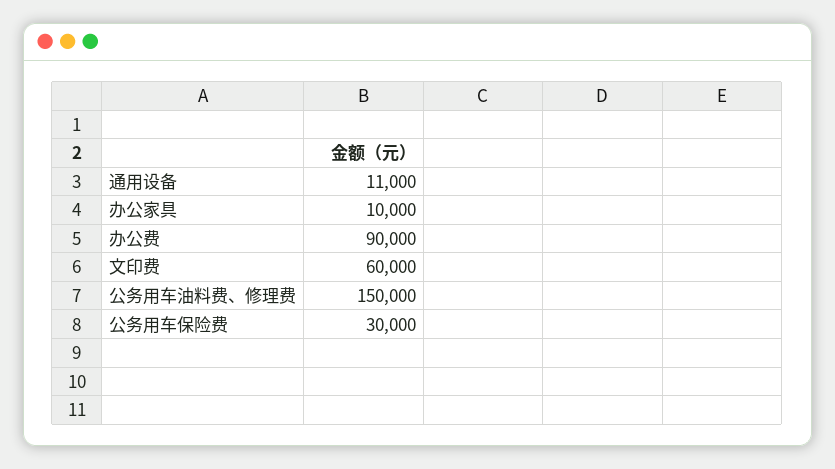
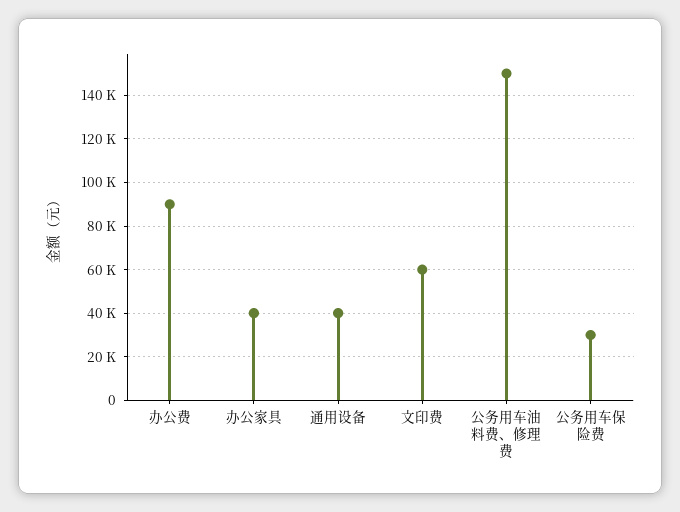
  {
-   "通用设备": 11000,
+   "通用设备": 40000,
-   "办公家具": 10000,
+   "办公家具": 40000,
    "办公费": 90000,
    "文印费": 60000,
    "公务用车油料费、修理费": 150000,
    "公务用车保险费": 30000
  }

• _What is being asked_: Omit the pictures; print the records above exactly.

• _Exercise solution_:
  {
-   "通用设备": 11000,
+   "通用设备": 40000,
-   "办公家具": 10000,
+   "办公家具": 40000,
    "办公费": 90000,
    "文印费": 60000,
    "公务用车油料费、修理费": 150000,
    "公务用车保险费": 30000
  }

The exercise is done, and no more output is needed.